When acclimatisation isn't working: HACE and HAPE
AMS, HACE, and HAPE sit on the same spectrum of altitude illness, and recognising which one is happening changes the correct response. AMS causes headache along with nausea, fatigue, or dizziness, and is the only one of the three considered mild to moderate. High Altitude Cerebral Edema (HACE) is brain swelling that typically appears three to five days after a significant ascent, marked by ataxia (a loss of coordination visible in something as simple as walking a straight line), confusion, and drowsiness that can progress toward coma without immediate descent. High Altitude Pulmonary Edema (HAPE) is fluid in the lungs, often appearing without any preceding AMS symptoms, marked by breathlessness at rest, a persistent cough, and in advanced cases blood-tinged sputum. Both HACE and HAPE are medical emergencies requiring immediate descent regardless of distance already covered, a call no guide should hesitate to make.
Frequently Asked Questions
What is the Diamox dosage for Everest Base Camp?
The commonly recommended prophylactic dose is 125 mg twice daily, started one to two days before ascent and continued for two days after reaching your highest sleeping altitude. Consult a doctor before your trip, since it's a prescription medication with some contraindications.

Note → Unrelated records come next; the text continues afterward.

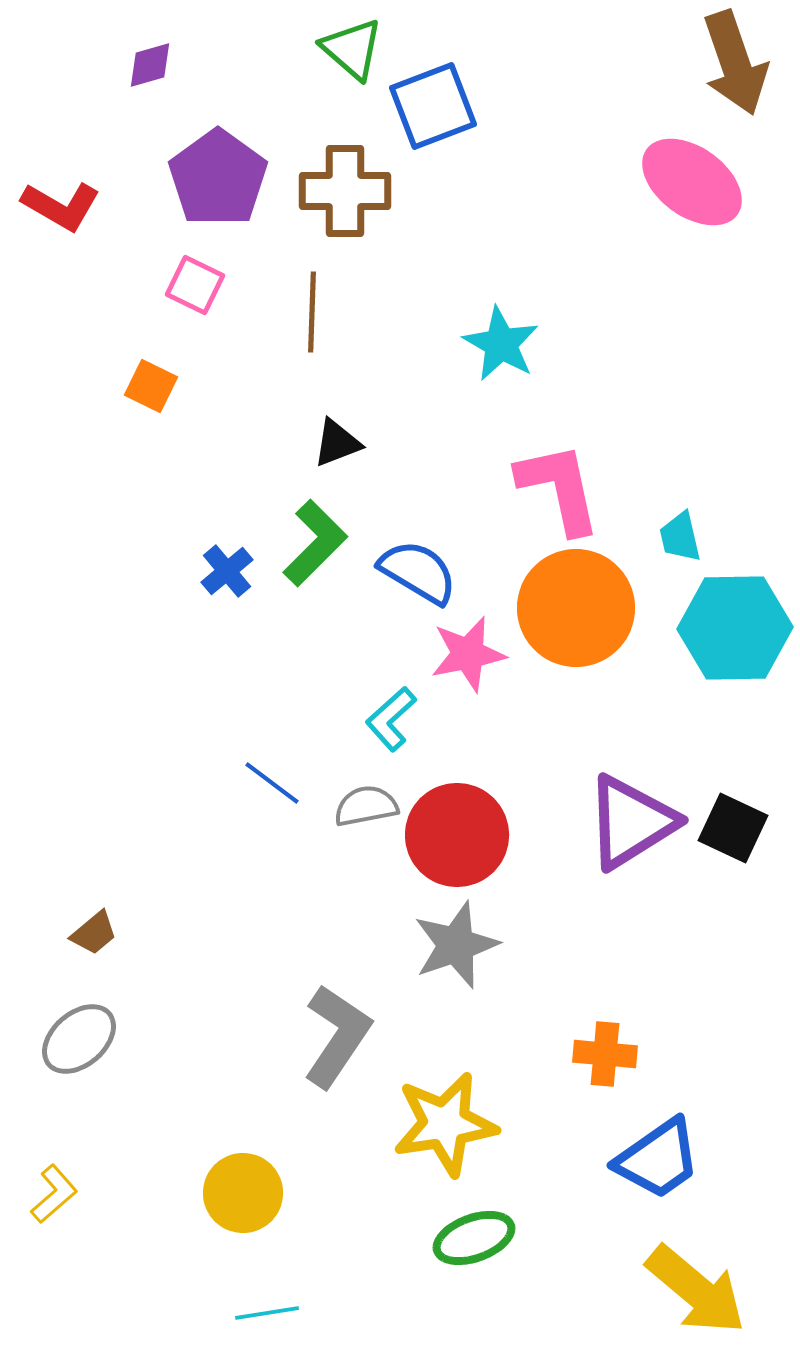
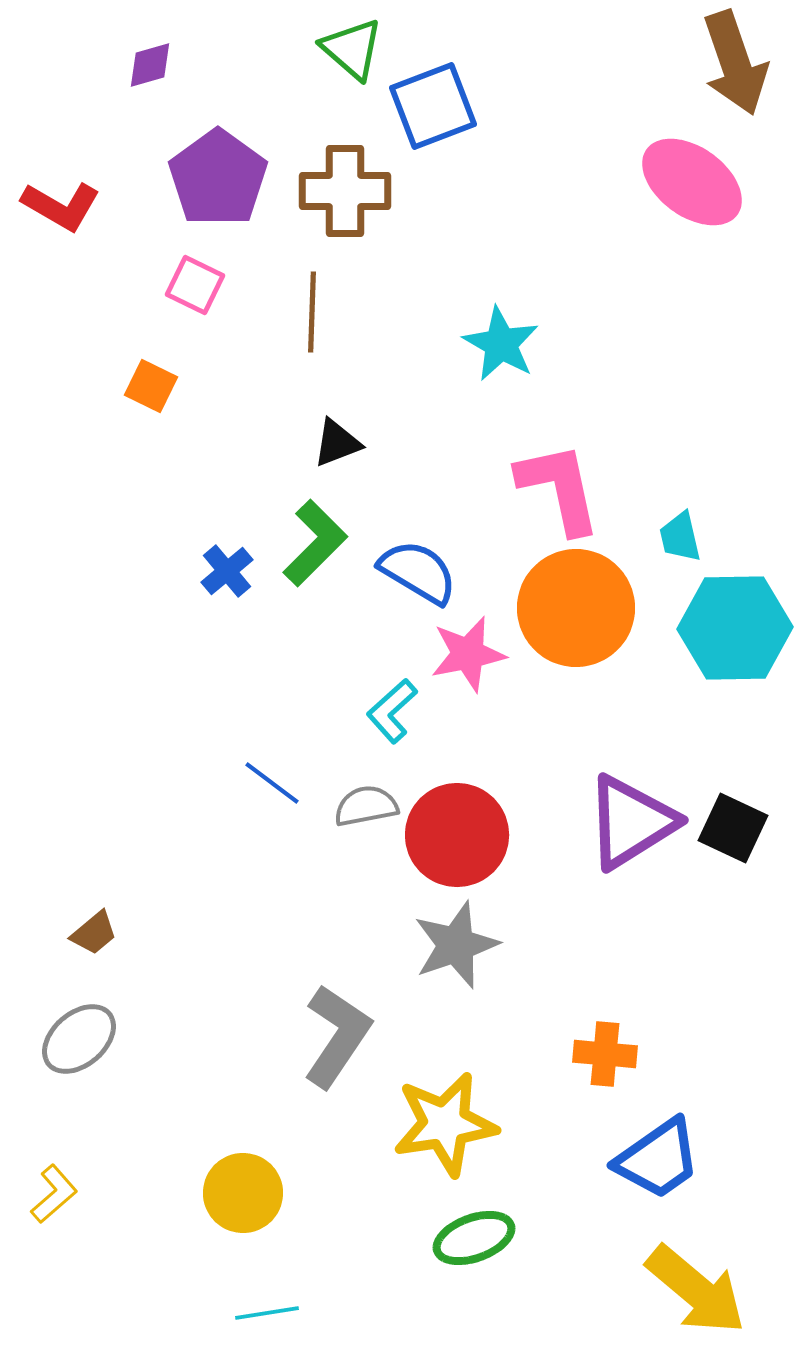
cyan L-shape: moved 1 px right, 8 px up
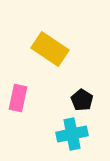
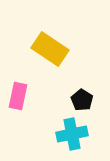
pink rectangle: moved 2 px up
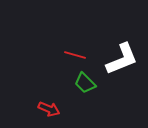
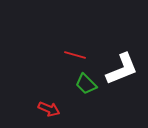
white L-shape: moved 10 px down
green trapezoid: moved 1 px right, 1 px down
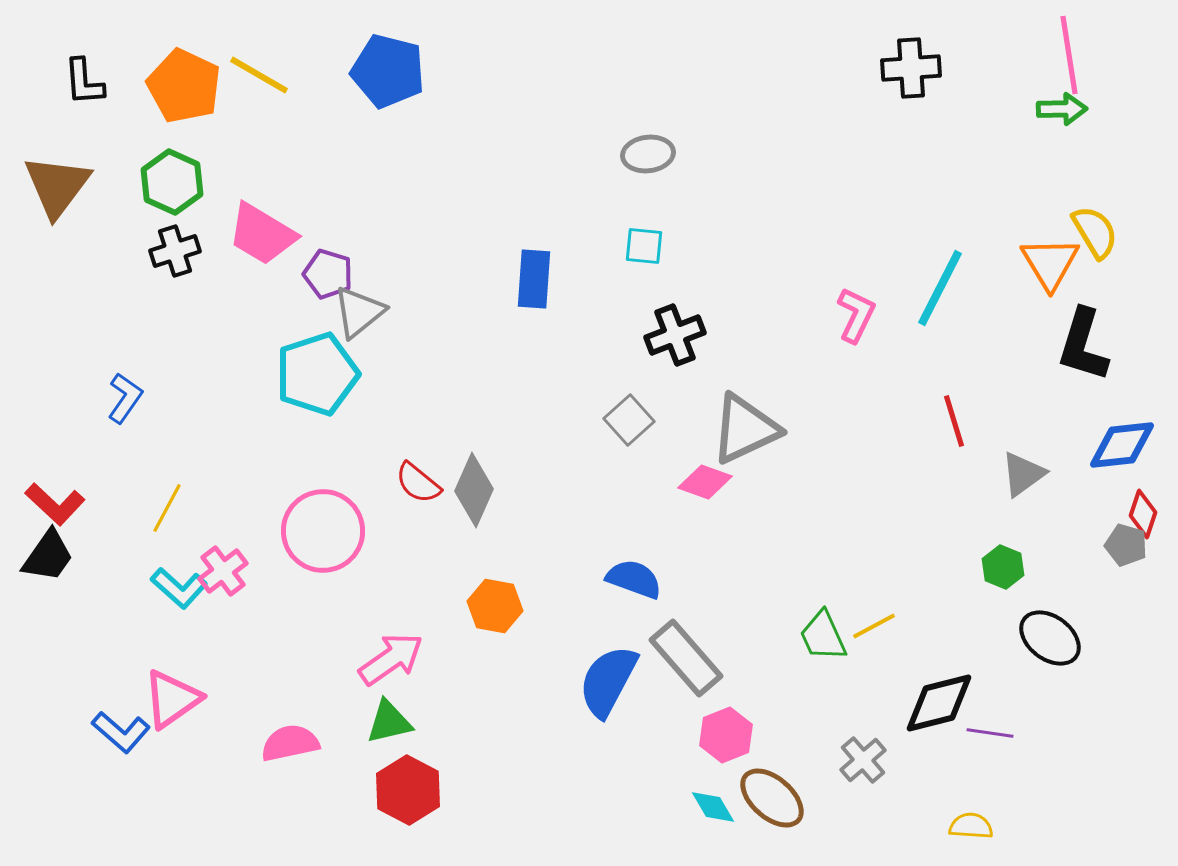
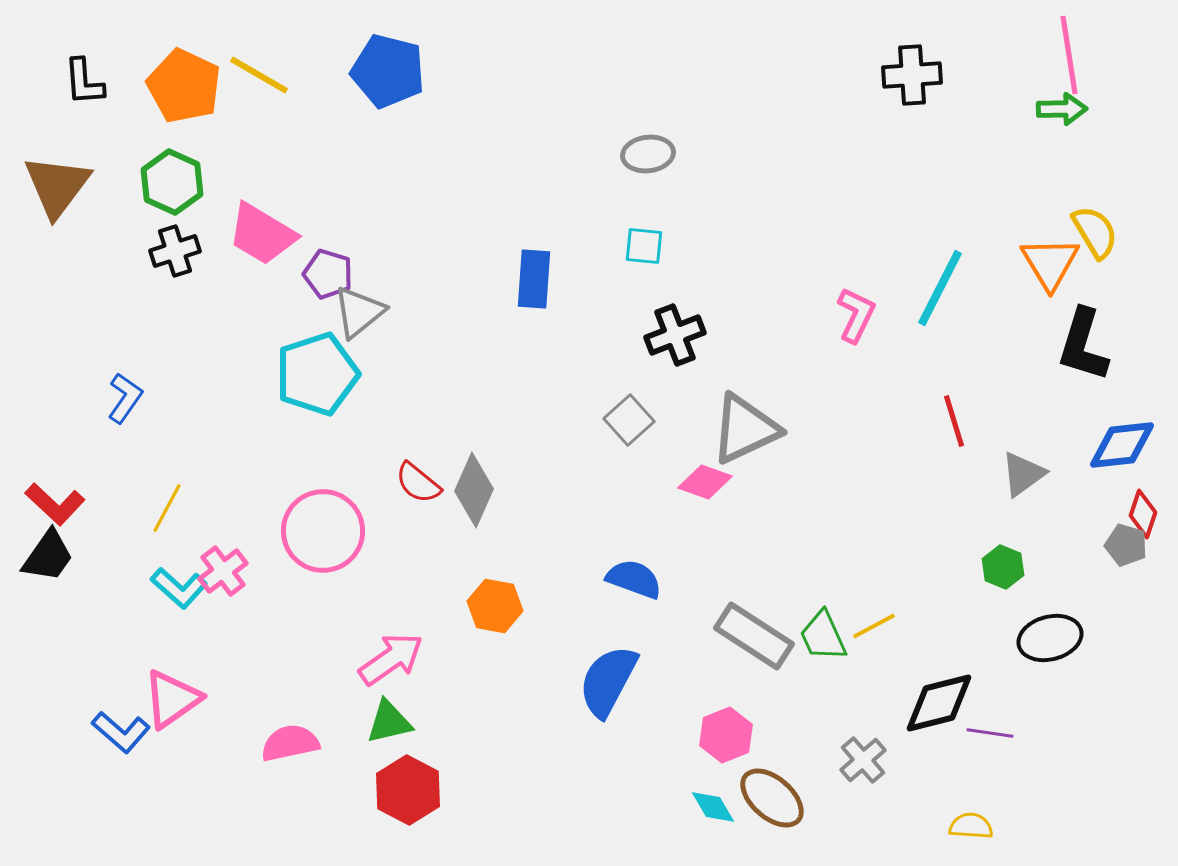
black cross at (911, 68): moved 1 px right, 7 px down
black ellipse at (1050, 638): rotated 52 degrees counterclockwise
gray rectangle at (686, 658): moved 68 px right, 22 px up; rotated 16 degrees counterclockwise
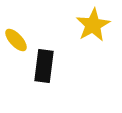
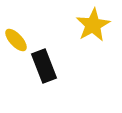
black rectangle: rotated 28 degrees counterclockwise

How much does Diamox reduce AMS risk?
A Journal of Travel Medicine study found roughly a 48% relative risk reduction in AMS among trekkers taking prophylactic Diamox compared to placebo, though it doesn't eliminate risk entirely and proper acclimatisation pacing still matters.
What's the difference between AMS, HACE, and HAPE?

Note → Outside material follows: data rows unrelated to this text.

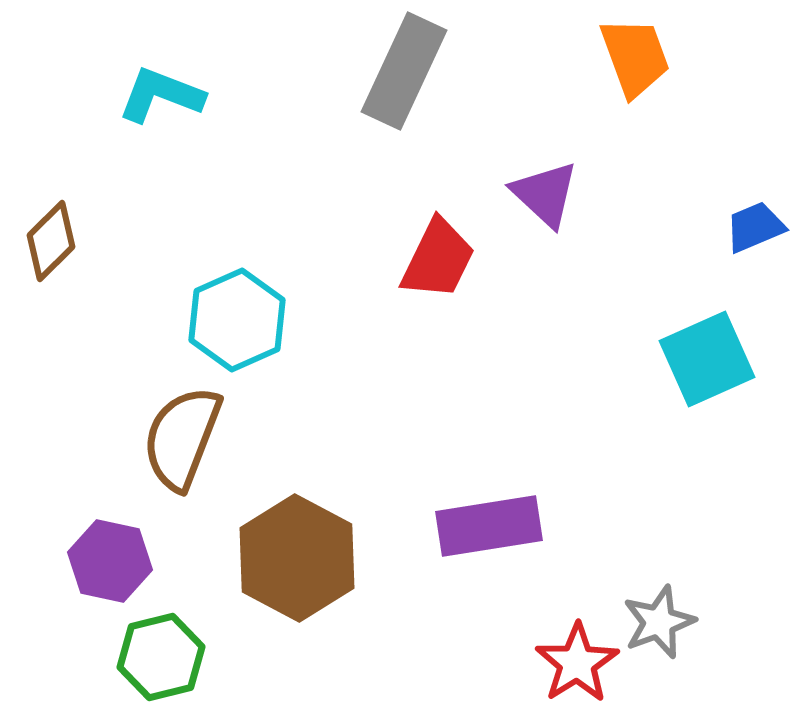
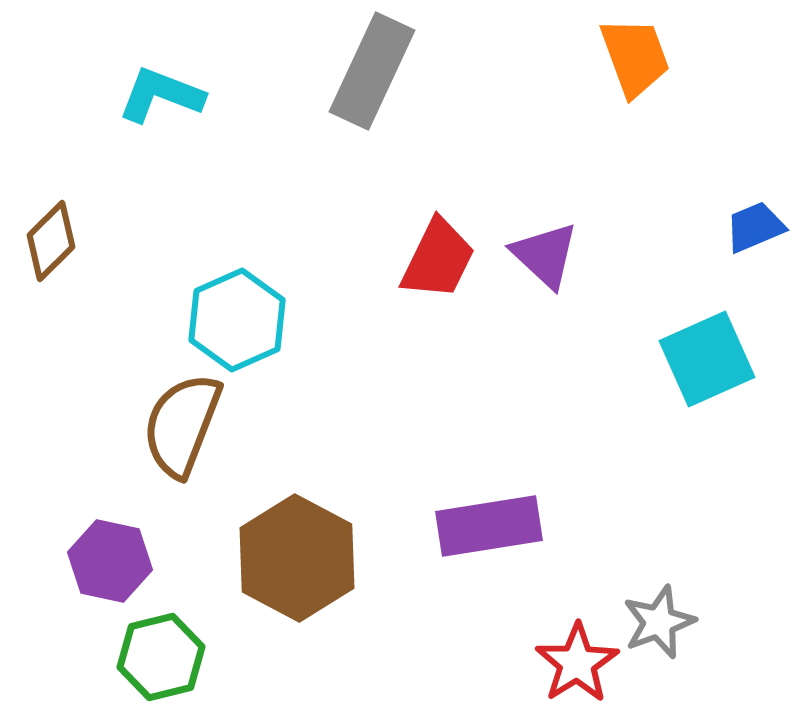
gray rectangle: moved 32 px left
purple triangle: moved 61 px down
brown semicircle: moved 13 px up
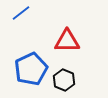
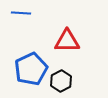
blue line: rotated 42 degrees clockwise
black hexagon: moved 3 px left, 1 px down; rotated 10 degrees clockwise
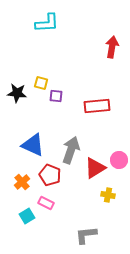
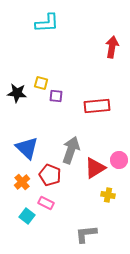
blue triangle: moved 6 px left, 3 px down; rotated 20 degrees clockwise
cyan square: rotated 21 degrees counterclockwise
gray L-shape: moved 1 px up
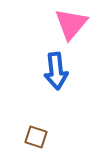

AMS is headache plus nausea, fatigue, or dizziness, and is mild to moderate. HACE is brain swelling causing loss of coordination and confusion. HAPE is fluid in the lungs causing breathlessness and cough. Both HACE and HAPE require immediate descent.
Can I still get AMS even with acclimatisation days?
Yes. Acclimatisation days reduce risk substantially but don't eliminate it entirely, since individual susceptibility to altitude varies for reasons not fully understood, even at similar fitness levels. Self-monitoring on rest days matters just as much as the schedule itself.
Is a pulse oximeter worth carrying on the trek?
It's a useful supplement to symptom tracking, though blood oxygen readings vary enough between individuals at the same altitude that a single reading rarely predicts AMS on its own. A downward trend over several days is more meaningful than any single number.